Bugüne kadar her şeyi görmezden geldik. Boşvercilik, bencillik içimize sindi. Yokluğu paylaştık. Uçurtmanın ipini saldık gitti. Matematiği yeniden keşfederek 1300 rakamının 1500 rakamından büyük olduğuna inandırıldık. Sırf Kılıçdaroğlu söyledi diye.

Bu davranışlarımız hayvanlar alemini bile şaşırttı. Kendini kedi sanan fil yavruları yarattık. Geçen gün TV'lerde kuşları avlama peşindeydi.

Bilirsiniz tıp dünyasında kalp ameliyatlarında ayaktan (bacaktan) alınan damarlar kalbe takılır. Adamların huyları değişir. Yürümeye alışkın damar, birden sevginin, saygının, nefretin, kinin beslendiği organa takılmıştır. Türkiye'de de ayakların kalbe girdiği bir dönem yaşanmaktadır. Toplumumuzun derdi dağlardan büyükken; arkadan dolaşanlar, alçaklar ve iftiracılar sahte senaryoları ile iş başındadır.

Yakın geçmişimizdeki yazar, çizer, gazeteci ve aydına yapılan geçmişe çalım atma davaları bir yığın yıkım ve tahribattan sonra tersine döndü. Sonuçta tarihe çalım atılamadı, ama bu değerlerden ölenler öldüğüyle, yıkılanlar yıkıldığıyla kaldı. İnsan hayatıyla, onuruyla, ekmeğiyle ve emeğiyle oynamanın hiçbir dinde tanımı yoktu veya ben bilmiyordum. Sonucunda çıkarların dayanışması ve vatandaşın güvenine ihanet sıradanlaştı.

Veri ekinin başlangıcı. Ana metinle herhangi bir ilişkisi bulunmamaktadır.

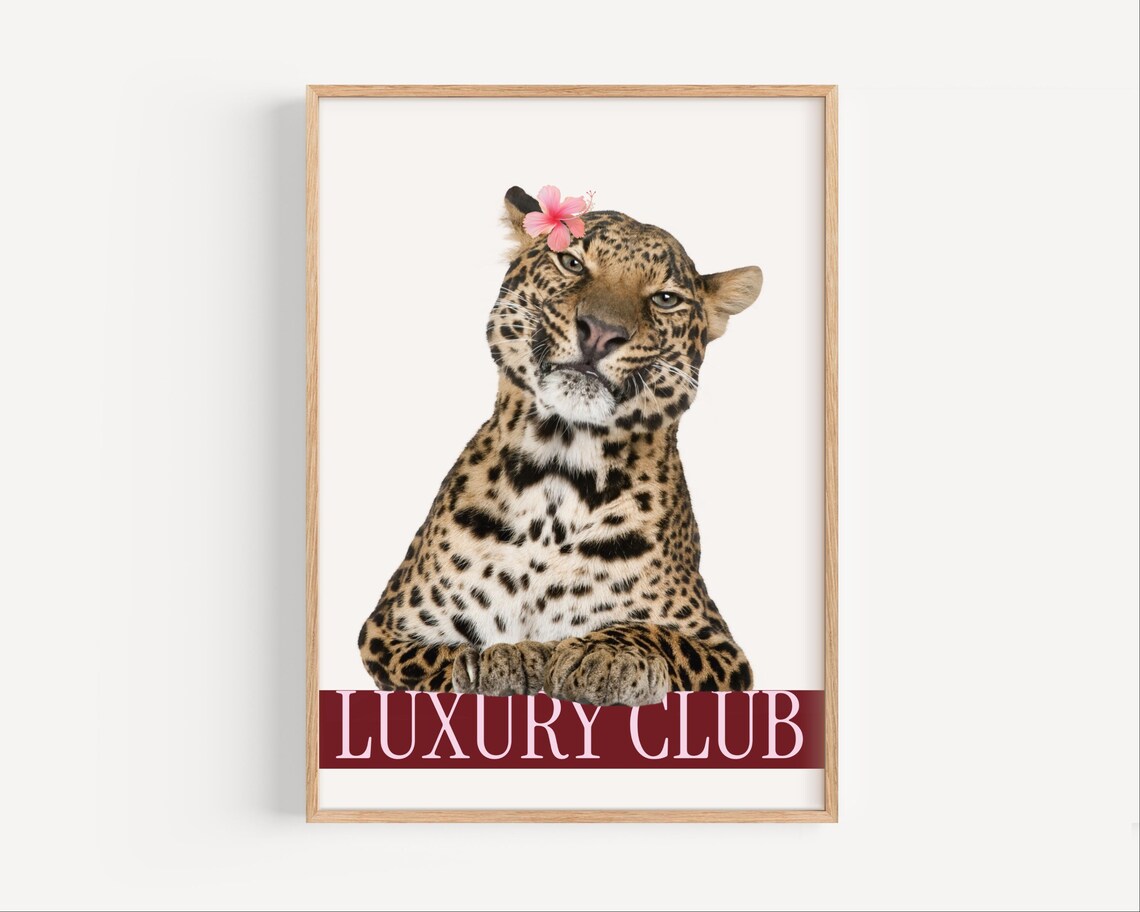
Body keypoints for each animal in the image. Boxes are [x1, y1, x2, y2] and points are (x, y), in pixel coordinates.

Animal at [357, 185, 764, 706]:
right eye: (571, 262)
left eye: (665, 298)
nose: (601, 331)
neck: (558, 469)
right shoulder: (388, 628)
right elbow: (442, 658)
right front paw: (501, 660)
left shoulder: (722, 650)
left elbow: (653, 633)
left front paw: (602, 656)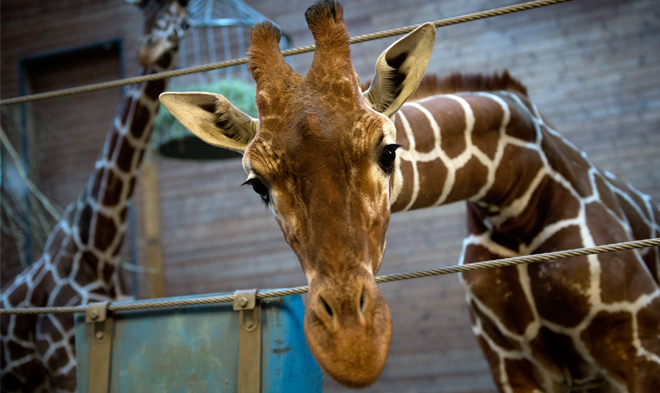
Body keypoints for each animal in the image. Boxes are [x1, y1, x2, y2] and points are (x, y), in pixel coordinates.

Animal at [160, 0, 660, 388]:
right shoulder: (512, 366)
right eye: (258, 185)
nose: (353, 346)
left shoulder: (642, 351)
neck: (514, 194)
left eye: (388, 151)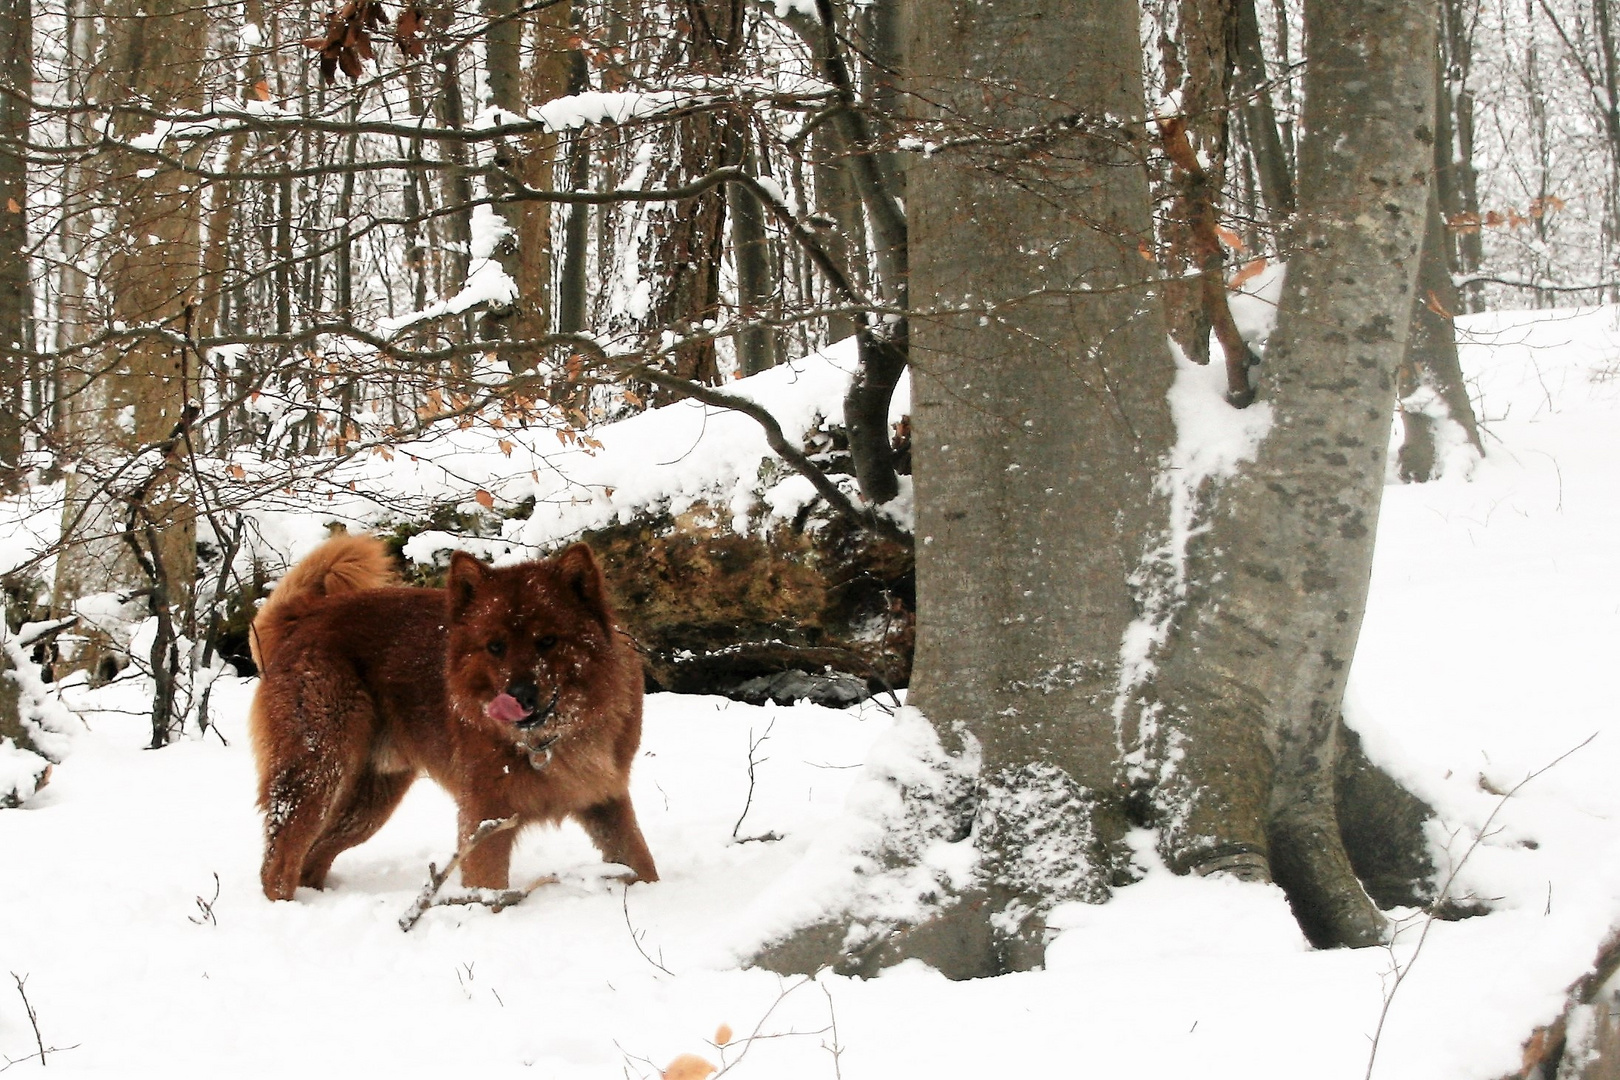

Gazete ve TV haberleri de umutsuz gözüküyor. Kente gözyaşları kokusu sindi, 9 yaşındaki Veysel barış için öldü, bizlere gerekli dersleri vererek. Umuda ve barışa kurşun işlemez çığlıklarıyla.

Küçük yaşlardan beri kendimizi keşfederek kodladığımız beyin CD'lerimizde; barış, sevgi ve saygı vardı. Emeğe ve ekmeğe saygıyı, özgürlüğü, adaleti, demokrasiyi ve tam bağımsızlığı beyin CD'lerimize kaydetmiştik. Tabi bunların simgesi Atatürk'tü. Beyin CD'lerimizde kin, nefret, etnisite, mezhepçilik, hırsızlık ve edepsizlik yoktu. Bunları da yaşamımızın her alanında yansıtmaya çalıştık.

'Allah razı olsun' ve 'Çok şükür' yozlaşmış fütüvvet örgütünden de değildik. Yurdunu, kentini ve insanını sevenlerdendik.

1300'ü, 1500'den büyük gören çoğunluğu matematikteki yeni icatlarından dolayı Nobel ödüllerine aday gösteriyorum. İnşallah üçün birini alırlar.